Have you ever experienced the feeling of floating in water? It can be a peaceful experience where we feel weightless.
The water element is often associated with emotions. Plus, we all come from water – in our mother’s womb. Could floating in water evoke sensations of being in the womb?
We often think of trauma as experiences during our childhood or adult life. But trauma can also be imprinted into our subconscious before birth, when we were carried in the womb. A mother and her unborn baby are deeply connected and literally share the same physical vessel, so it’s easy to see how the trauma and stress that the mother experiences during pregnancy are passed onto the child.
Some therapies, like rebirthing breathwork, intend to simulate a similar state of mind as when we were born. Being born is often the first trauma we experience – taking the first breath can be a painful experience for a baby. That’s why rebirthing breathwork aims to take us back to that painful moment to heal the trauma imprinted on us.
If our mother had a traumatic birth experience, the feelings of stress and trauma are carried onto the child, further adding to the birth trauma. If we don’t work on healing this, it can block us from living fully as adults.
Add to that past-life trauma – but that’s a story for another time.

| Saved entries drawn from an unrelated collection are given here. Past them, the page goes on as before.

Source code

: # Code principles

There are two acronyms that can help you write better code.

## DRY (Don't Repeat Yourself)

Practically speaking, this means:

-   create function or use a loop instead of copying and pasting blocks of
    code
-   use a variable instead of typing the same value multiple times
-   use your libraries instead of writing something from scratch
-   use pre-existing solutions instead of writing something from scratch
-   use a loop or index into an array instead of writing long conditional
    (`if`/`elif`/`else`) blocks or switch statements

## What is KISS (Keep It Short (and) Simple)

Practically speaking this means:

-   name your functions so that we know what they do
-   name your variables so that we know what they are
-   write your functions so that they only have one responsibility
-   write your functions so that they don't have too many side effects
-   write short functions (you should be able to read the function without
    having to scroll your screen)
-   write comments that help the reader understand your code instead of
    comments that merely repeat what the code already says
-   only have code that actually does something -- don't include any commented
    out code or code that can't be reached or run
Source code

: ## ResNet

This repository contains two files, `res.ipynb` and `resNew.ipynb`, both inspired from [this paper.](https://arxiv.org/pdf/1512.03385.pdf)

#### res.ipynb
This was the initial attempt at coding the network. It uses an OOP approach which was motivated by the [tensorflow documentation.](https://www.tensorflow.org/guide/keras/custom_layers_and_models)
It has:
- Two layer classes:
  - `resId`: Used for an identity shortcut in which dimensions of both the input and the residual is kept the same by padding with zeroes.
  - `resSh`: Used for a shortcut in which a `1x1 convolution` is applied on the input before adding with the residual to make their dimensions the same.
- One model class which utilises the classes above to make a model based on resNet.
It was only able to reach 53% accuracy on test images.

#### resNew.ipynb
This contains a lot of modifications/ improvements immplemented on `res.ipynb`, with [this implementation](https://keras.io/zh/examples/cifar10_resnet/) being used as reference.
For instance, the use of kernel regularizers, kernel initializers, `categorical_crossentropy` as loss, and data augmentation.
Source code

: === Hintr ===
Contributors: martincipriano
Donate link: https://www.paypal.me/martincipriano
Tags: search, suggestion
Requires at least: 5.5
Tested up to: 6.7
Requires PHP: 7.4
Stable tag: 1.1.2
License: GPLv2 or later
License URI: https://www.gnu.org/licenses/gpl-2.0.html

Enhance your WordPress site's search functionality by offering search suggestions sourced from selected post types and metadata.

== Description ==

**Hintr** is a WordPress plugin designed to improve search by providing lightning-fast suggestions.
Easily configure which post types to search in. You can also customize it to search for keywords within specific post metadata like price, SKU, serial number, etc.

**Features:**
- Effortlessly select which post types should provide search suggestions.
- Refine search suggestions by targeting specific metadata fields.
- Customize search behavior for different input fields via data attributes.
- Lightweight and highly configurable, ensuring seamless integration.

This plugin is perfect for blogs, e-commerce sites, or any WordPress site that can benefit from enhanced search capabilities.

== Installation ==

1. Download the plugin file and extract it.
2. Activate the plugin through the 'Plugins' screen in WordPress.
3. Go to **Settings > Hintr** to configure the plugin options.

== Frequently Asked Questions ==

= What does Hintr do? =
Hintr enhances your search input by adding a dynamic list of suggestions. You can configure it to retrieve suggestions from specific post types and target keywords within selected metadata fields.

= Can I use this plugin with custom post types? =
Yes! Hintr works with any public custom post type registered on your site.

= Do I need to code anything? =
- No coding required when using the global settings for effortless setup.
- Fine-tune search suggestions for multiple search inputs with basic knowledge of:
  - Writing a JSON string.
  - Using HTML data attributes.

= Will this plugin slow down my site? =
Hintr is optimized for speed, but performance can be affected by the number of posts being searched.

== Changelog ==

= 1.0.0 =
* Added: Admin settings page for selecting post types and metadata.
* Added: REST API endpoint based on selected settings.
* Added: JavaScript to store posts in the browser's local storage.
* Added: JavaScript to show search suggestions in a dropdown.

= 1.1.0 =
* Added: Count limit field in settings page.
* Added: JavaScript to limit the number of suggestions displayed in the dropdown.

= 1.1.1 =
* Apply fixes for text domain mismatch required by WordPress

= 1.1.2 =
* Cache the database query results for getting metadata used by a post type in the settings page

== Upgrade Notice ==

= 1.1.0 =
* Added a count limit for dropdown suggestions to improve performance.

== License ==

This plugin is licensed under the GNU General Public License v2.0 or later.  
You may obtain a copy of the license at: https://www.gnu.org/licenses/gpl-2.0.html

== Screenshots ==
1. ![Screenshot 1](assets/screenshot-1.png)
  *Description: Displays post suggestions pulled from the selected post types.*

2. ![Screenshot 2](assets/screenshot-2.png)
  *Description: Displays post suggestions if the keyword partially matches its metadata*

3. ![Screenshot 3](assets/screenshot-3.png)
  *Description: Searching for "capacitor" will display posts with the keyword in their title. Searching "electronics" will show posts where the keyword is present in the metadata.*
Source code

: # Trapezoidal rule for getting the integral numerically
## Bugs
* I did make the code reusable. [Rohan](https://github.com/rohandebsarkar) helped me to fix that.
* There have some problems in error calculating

Wataflow simulates conditions in the womb
That’s one of the reasons why Wataflow can be so therapeutic. Wataflow is a relatively new therapy founded by Oceano Salvatore. It is a type of bodywork where participants are equipped with floating devices on their legs and held underwater for part of the treatment. The facilitator holds the participant and swirls them in specific movements, giving the impression of being weightless and floating. A session can also include breathwork and massage before and after entering the water.
During the session, participants can feel that their mind switches off, and they enter a place beyond time and space – a place where they can relax and let go of control. In this state of surrender, the usual mind chatter and judgment are naturally released.
Since the facilitator holds the participant throughout the experience, and no active participation is required, it adds to the feeling of being taken care of and able to let go fully. This state creates optimal conditions for healing, since the body can only heal when switched on our parasympathetic nervous system (rest and digest). The body perceives we are out of danger and can allocate all resources to healing.
Participants report having almost psychedelic-like experiences with visions and colors. Emotional releases are common, as is healing past traumatic experiences – maybe as far back as pre-birth due to the environment during Wataflow mimicking the feeling of safety and being held in the womb. The similarity in conditions suggests that Wataflow can partly act as exposure therapy, simulating the environment where the trauma took place so that we can relive and rewrite what it means to us. Thanks to the healing and release, many people feel energized and more harmonious after a session.
Wataflow and the noetic
Since Wataflow is a new healing modality, little to no research has been done yet on its healing effects, but it’s believed to have similarities to meditation and energy healing. The water connecting to our emotions and feminine side, and replicating conditions in the womb, adds a layer that can be hard to explain in words but is perceived as deeply healing.
It is remarkable that many people report feeling they are in a “timeless space” or a “place where neither time nor space exist”, and that these states are associated with deep healing. Wataflow suggests that the noetic realms are conducive to healing. It’s intriguing to explore these connections further, and to investigate the link between pre-birth or birth trauma and the potential of Wataflow to heal.